## Data Modeling: When to use a linear model

As you probably know, Excel lacks many sophisticated analytic techniques and not everyone has access to a true analytics package like STATA or SPSS. So what can you do if you’re modeling data and trying to decide of the type of model? Will a linear model work or do you need to consider an exponential or polynomial model to explain your dataset? Picking the wrong model is a mistake that sometimes even the best-intentioned researchers make and the incorrect model can even end up being published. I’m going to cover one technique called the Durbin-Watson test and explain how to use it to tell if a linear regression model is a valid model for your dataset.

First off, you can use Excel to add a linear trendline to your data. Make sure you have Excel give you the equation for the trendline – we’ll need this to compute the Durbin-Watson.

Let’s say you’ve run the regression and ended up with the formula y = 0.1897x + 5.0517. The next step is to calculate your fitted values.

For the next two steps (Yhat and residuals), you can either get these with Excel or calculate them manually. I’ll cover the manual approach.

If you first point was (2, 6) then the Yhat (fitted value) is 2*.1897 + 5.0517 = 5.4311. Do this for all of your data points.

The next step is to calculate residual values. The residual value is simply the real value minus the fitted value. So, for our above example, the residual value is 6 – 5.4311 = 0.5689.

The next step is to calculate the squared difference between successive residuals, summed from the second observation to the nth observation. So, for all the residuals in your list starting with the second one, take that residual, subtract out the previous residual, and square the result. Then sum all of these values.

The next to last step is to calculate the sum of squares residual. For this, calculate the square of each individual residual and the sum the entire range.
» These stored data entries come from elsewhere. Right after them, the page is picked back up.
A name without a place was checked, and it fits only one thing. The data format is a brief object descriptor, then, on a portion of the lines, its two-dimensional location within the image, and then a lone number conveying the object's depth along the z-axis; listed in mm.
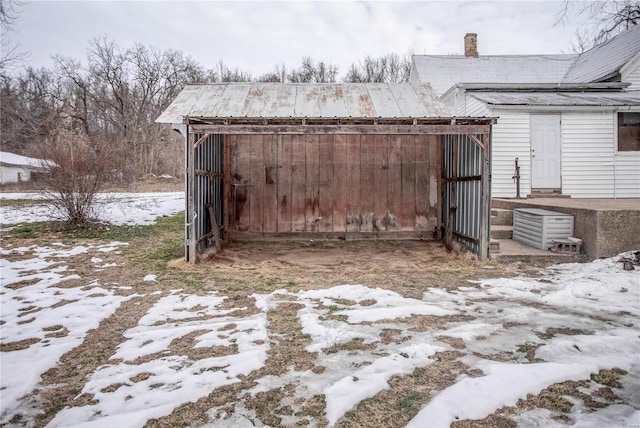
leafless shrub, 8320
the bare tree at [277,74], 38438
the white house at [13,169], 28434
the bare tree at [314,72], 40406
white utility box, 6422
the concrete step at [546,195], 10242
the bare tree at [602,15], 7336
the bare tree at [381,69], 40344
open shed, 8273
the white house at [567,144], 10328
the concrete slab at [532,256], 6145
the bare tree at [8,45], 8430
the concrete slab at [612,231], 5863
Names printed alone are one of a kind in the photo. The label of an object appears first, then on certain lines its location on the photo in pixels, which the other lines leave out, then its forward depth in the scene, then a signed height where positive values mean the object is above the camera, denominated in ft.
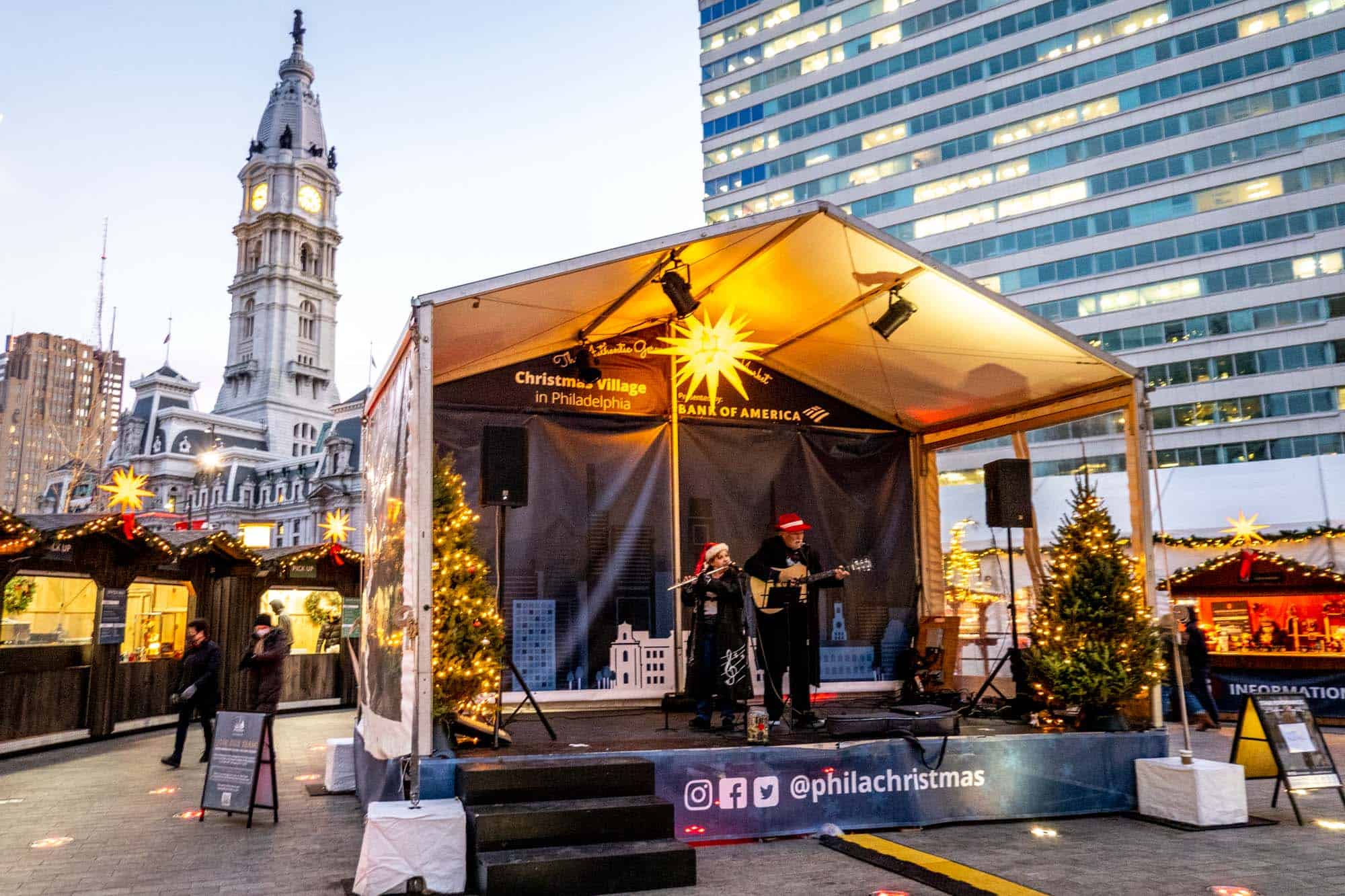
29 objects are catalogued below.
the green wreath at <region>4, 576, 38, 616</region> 32.71 +1.00
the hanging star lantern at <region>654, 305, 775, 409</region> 30.01 +8.46
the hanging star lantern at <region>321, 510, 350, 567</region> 54.03 +5.35
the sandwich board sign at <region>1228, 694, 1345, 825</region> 20.68 -3.12
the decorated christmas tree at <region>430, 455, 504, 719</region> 19.54 -0.19
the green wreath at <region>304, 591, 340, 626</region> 55.21 +0.61
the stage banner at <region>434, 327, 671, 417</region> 29.63 +7.27
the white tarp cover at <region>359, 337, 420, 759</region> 17.90 +0.78
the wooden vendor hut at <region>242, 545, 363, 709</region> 51.78 +0.31
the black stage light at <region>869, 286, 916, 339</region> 24.08 +7.41
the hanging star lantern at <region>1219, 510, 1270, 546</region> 42.24 +3.35
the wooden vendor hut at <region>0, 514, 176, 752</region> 32.83 +0.06
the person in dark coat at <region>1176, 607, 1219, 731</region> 36.14 -2.03
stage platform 18.54 -3.42
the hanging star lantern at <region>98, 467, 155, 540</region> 36.70 +5.07
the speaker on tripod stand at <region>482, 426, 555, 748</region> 23.43 +3.62
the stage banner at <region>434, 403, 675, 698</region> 29.14 +1.96
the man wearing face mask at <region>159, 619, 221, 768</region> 29.43 -1.81
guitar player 22.98 -0.16
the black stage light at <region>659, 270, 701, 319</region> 22.65 +7.57
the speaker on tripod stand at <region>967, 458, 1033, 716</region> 27.48 +3.24
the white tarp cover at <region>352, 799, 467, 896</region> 15.19 -3.75
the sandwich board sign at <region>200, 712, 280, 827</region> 21.52 -3.32
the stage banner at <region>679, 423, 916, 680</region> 31.91 +3.47
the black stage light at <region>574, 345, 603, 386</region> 28.86 +7.39
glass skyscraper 133.28 +65.13
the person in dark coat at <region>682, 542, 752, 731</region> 22.27 -0.57
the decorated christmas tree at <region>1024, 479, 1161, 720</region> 22.04 -0.57
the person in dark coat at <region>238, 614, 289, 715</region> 26.99 -1.24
This is your sum of squares.

Finally, to calculate the Durbin-Watson statistic, divide the squared difference of successive residuals by the sum of squares. This value can then be compared to online lookup tables (such as at http://www.paolocoletti.it/statistics/exercises/Durbin-Watson.html) to see if a linear model is appropriate.
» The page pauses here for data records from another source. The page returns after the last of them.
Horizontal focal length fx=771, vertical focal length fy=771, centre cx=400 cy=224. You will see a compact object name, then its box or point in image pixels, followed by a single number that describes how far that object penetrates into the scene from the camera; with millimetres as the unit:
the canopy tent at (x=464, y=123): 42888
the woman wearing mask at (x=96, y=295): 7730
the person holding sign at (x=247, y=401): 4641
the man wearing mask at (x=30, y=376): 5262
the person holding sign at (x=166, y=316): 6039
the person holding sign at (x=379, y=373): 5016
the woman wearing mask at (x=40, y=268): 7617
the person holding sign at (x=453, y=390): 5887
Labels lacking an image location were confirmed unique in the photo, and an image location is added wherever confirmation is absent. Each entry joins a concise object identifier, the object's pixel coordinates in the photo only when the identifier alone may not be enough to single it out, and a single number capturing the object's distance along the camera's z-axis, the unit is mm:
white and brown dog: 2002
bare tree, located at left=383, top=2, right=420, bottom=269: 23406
For example, if you have one independent variable and 15 observations (k = 1, n = 15), then dL = 1.08 and dU = 1.36. If your value is between this range, then a linear model is probably appropriate for your data.

However, if your value was for example 0.9, then your model exhibits positive autocorrelation (i.e. the errors are not independent) and you can not use a linear model to describe the data. You then have to consider other models or transform the data to normality (natural log, square root, etc.) before modeling and re-compute the Durbin-Watson.

Thanks for reading this brief tutorial on data modeling and good luck with your analyses!